- Beranda
- Komunitas
- Story
- Stories from the Heart
Jalan Kita Masing-Masing (Cerpen)
TS
ih.sul
Jalan Kita Masing-Masing (Cerpen)
“Ki Ki Ki, aku ada ide jualan bagus. Dijamin sukses!”
“Jual apaan? Jual agama?”
“Bukan! Aku mau jual bakwan udang. Om ku kan jualan udang goreng, ada banyak banget kulit udang nggak kepake. Kan tinggal kurebus terus air rebusannya kucampur sama tepung. Pasti laku!”
Aku tak tahu banyak tentang dunia perbakwanan, tapi bakwan rasa udang memang terdengar lezat. Hanya saja, dengan ekonomi saat ini dan banyaknya pemalakan di level umkm, apa idenya bisa membuahkan hasil?
“Mending jualan agama aja Gil. Mukamu kan muka orang arab.”
Giginya agak tonggos, tapi Agil memang punya darah orang Arab dari sisi ibunya. Sayang kalo nggak dimanfaatkan.
“Kau sendiri mau apa, Ki? Lanjut kuliah?”
Aku menggeleng.
Sebentar lagi kami akan lulus Sma. Pilihan ke depan cuma ada dua, lanjut kuliah atau menganggur. Aku tak berencana kuliah, jadi sepertinya aku akan menganggur sebelum mendapatkan kerja yang cocok.
Meski demikian aku sebenarnya punya rencana. Tidak menjanjikan, tapi ada hal yang ingin kulakukan.
“Kalo nggak salah dulu kau bilang mau jadi guru, kan? kenapa nggak lanjut kuliah?” tanya Agil lagi.
“Gil, guru itu gajinya kecil, masuk penjaranya gampang. Ngapain kau habisin hidup di suatu pekerjaan kalau pemerintah sendiri nggak menghargai pekerjaan itu? Lihat tuh Bu Lisa, didenda puluhan juta cuma gara-gara nagih pr. Sori ye, tapi masa depanku lebih penting daripada masa depan negara ini.”
Bu Lisa adalah guru yang baik, tapi murid-murid jaman sekarang memang makin brengsek. Padahal kasusnya viral, tapi tetap saja beliau kena denda. Apalagi kalau nggak viral? Sudah membeku dia dipenjara.
Aku jadi ingat pamanku, Doni. Dia cuma duduk di pinggir jalan menunggu pembeli datang, tapi tiba-tiba sekelompok polisi datang dan membawanya ke kantor polisi. Entah bagaimana ceritanya dia dituduh membunuh seseorang. Bahkan sampai sekarang Om Doni masih mendekam di penjara karena tak sanggup membuktikan bahwa dia tidak bersalah.

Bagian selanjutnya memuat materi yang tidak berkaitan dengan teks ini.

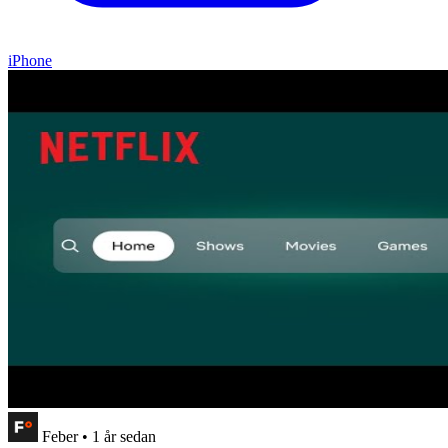
iPhone
Feber
•
1 år sedan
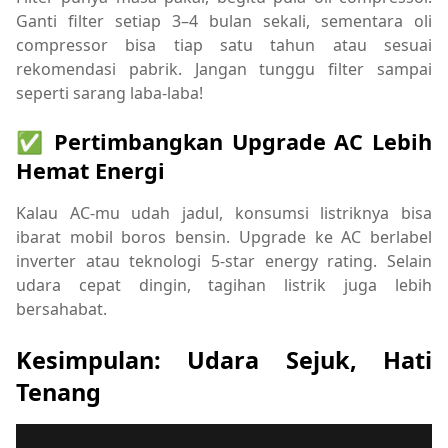
Ganti filter setiap 3–4 bulan sekali, sementara oli
compressor bisa tiap satu tahun atau sesuai
rekomendasi pabrik. Jangan tunggu filter sampai
seperti sarang laba-laba!
✅ Pertimbangkan Upgrade AC Lebih
Hemat Energi
Kalau AC-mu udah jadul, konsumsi listriknya bisa
ibarat mobil boros bensin. Upgrade ke AC berlabel
inverter atau teknologi 5-star energy rating. Selain
udara cepat dingin, tagihan listrik juga lebih
bersahabat.
Kesimpulan: Udara Sejuk, Hati
Tenang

Aku mendesah menatap langit saat Agil menjelaskan di mana dia ingin membuka usaha bakwan udangnya. Di jaman sekarang, sekedar punya usaha dan uang saja sudah tidak cukup. Untuk bisa hidup tenang, perlu yang namanya kekuasaan. Minimal, aku harus punya kuasa untuk memviralkan sesuatu.
Karena itulah, setelah lulus Sma aku mulai mencoba menjadi konten kreator. Youtube, tiktok, instagram, semua kujalani sekaligus. Aku tak memberitahukannya pada orangtuaku, kubilang aku masih mencari kerja, tapi lama-kelamaan mereka semakin hilang sabar.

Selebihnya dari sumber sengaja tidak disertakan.